On Sat, Nov 15, 2008 at 4:47 PM, Richard Karhuse rkarhuse@gmail.com wrote:
On Sat, Nov 15, 2008 at 3:16 AM, Rudi Ahlers rudiahlers@gmail.com wrote:
Hi,
We have a server which locks up about once a week (for the past 3 weeks now), without any warning, and the only way to recover it, is to reset the server. This causes unwanted downtime, and often software loss as well.
How do I debug the server, which runs CentOS 5.2 to see why it locks up? The CPU is an Intel Q9300 Core 2 Quad, with 8 GB RAM, on an Intel Motherboard
Attach a local console to the video port and let us know what it says --> that will (probably) be very insightful. E.G., Kernel panic, MCE, ....

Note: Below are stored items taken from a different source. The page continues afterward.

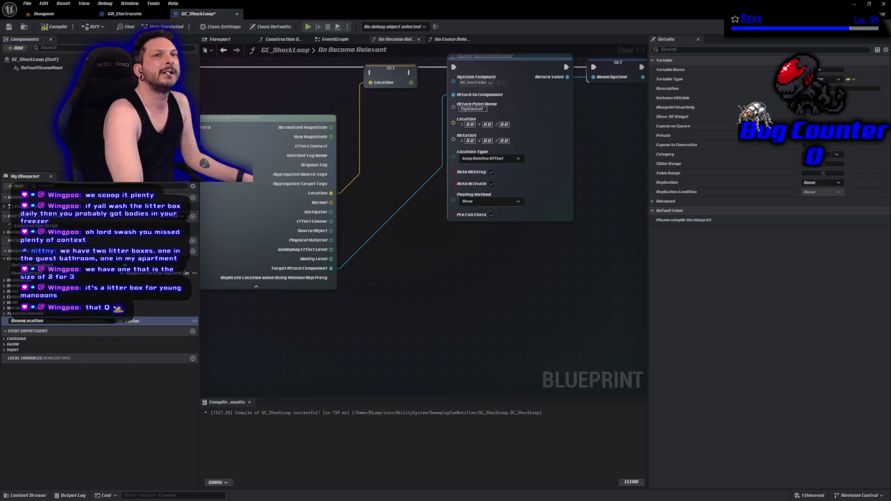
{"action": "key", "text": "Return"}
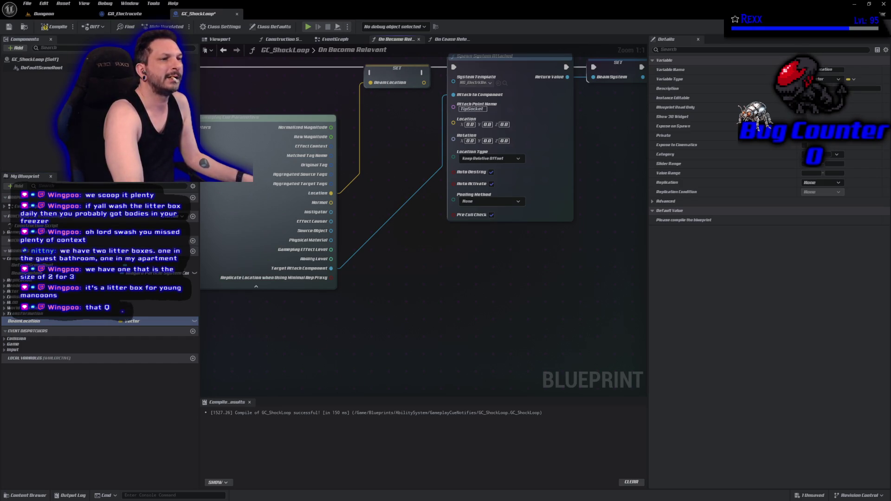
{"action": "mouse_move", "coordinate": [454, 68]}
{"action": "left_mouse_down"}
{"action": "mouse_move", "coordinate": [556, 114]}
{"action": "mouse_move", "coordinate": [472, 118]}
{"action": "left_mouse_up"}
{"action": "mouse_move", "coordinate": [485, 122]}
{"action": "left_mouse_down"}
{"action": "mouse_move", "coordinate": [580, 121]}
{"action": "mouse_move", "coordinate": [556, 113]}
{"action": "left_mouse_up"}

Next, run memtest86+ -- at least overnight. [Note: I've had less than stellar results with memtest86 recently, but if it shows errors, you've got a problem big time; if it doesn't show errors, you still not 100% sure that memory is good:-):-).] Is it ECC memory?? If not, why not -- particularly given it is a critical server ....

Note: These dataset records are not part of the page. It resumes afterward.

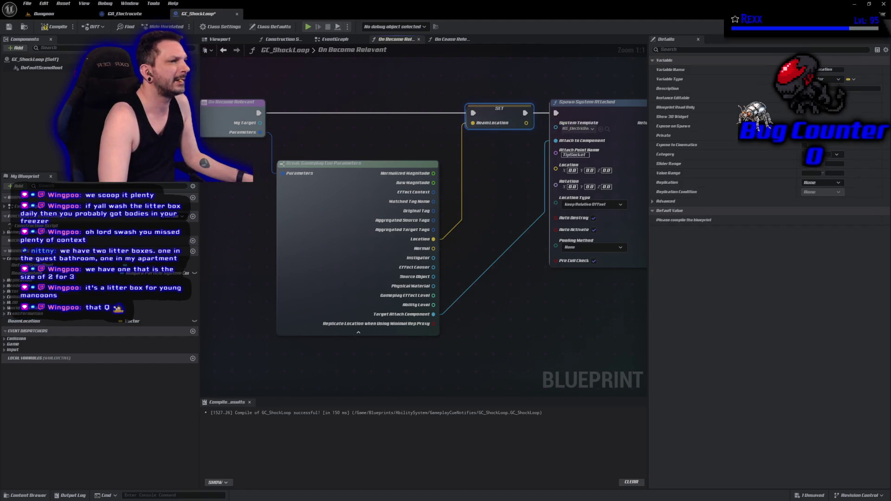
{"action": "left_click", "coordinate": [57, 27]}
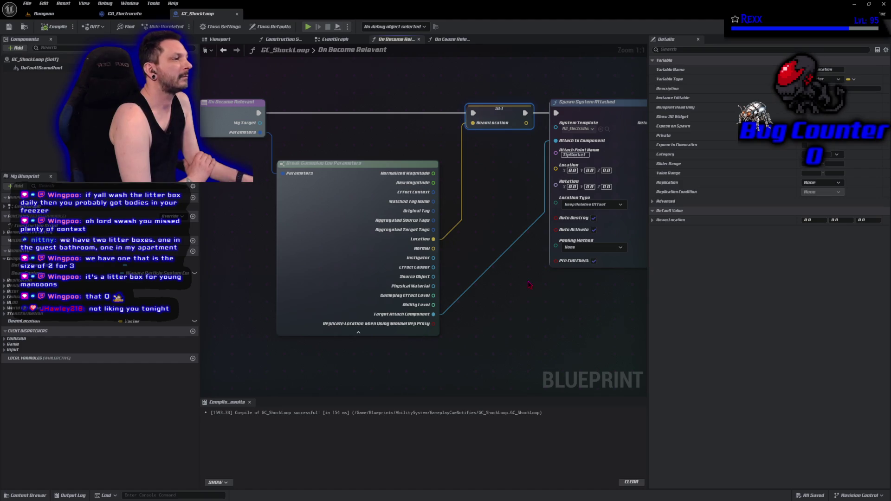
- Plug BeamLocation into the Beam End node's In Value and compile GC_ShockLoop
{"action": "mouse_move", "coordinate": [556, 307]}
{"action": "left_mouse_down"}
{"action": "mouse_move", "coordinate": [499, 277]}
{"action": "mouse_move", "coordinate": [269, 281]}
{"action": "left_mouse_up"}
{"action": "mouse_move", "coordinate": [183, 321]}
{"action": "left_mouse_down"}
{"action": "mouse_move", "coordinate": [441, 204]}
{"action": "mouse_move", "coordinate": [513, 133]}
{"action": "left_mouse_up"}
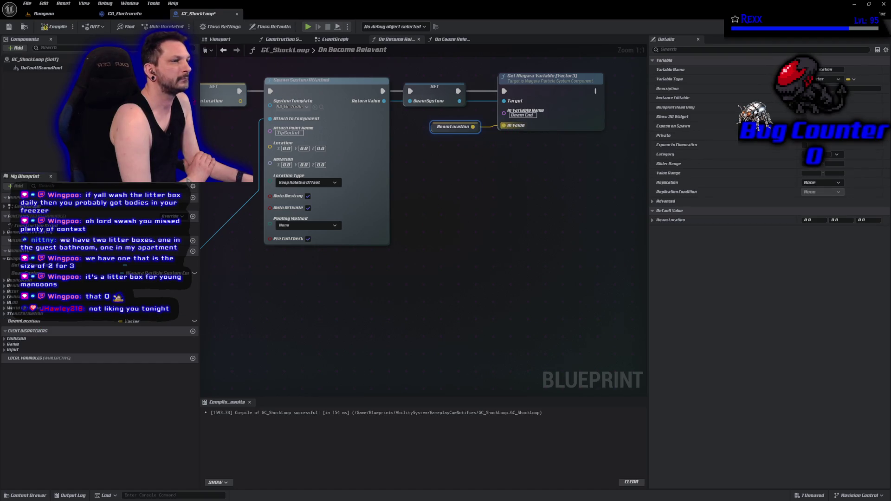
{"action": "left_click", "coordinate": [45, 27]}
{"action": "left_click", "coordinate": [8, 26]}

Are all the fans spinning -- particularly the CPU?? Do you have lm-sensors enabled?? Either create a script or using something like munin to track things and see if fans, temperature, voltages are all stable & within range up to death.
Can you easilhy swap power supplies?? (Is the unit dual powered or just one unit?)
Clearly, just a start, but you get the idea of elementary, 101 problem solving ....
-rak-
Unfortunately, I can't leave a monitor attached to the server all the time. The server is in a shared cabinet @ a 3rd party ISP, and they lock the cabinets once we're done working with it. The last lockup was about 6 days ago, and previous one about 8 days ago. There's no consitancy.
How can I redirect all console output to a file instead?
I have got lm-sensors installed, but it doesn't pick-up the motherboard's sensors. All fans are working when I checked last time, but it's a 1U chassis, so it's got limited air-flow. I don't know if it get's too hot, or not. When I rebooted it, the temp was about 45 degrees celcius, but the lockup only happened about 6 days later. So, I can't even sit there 24/7 to see what happens.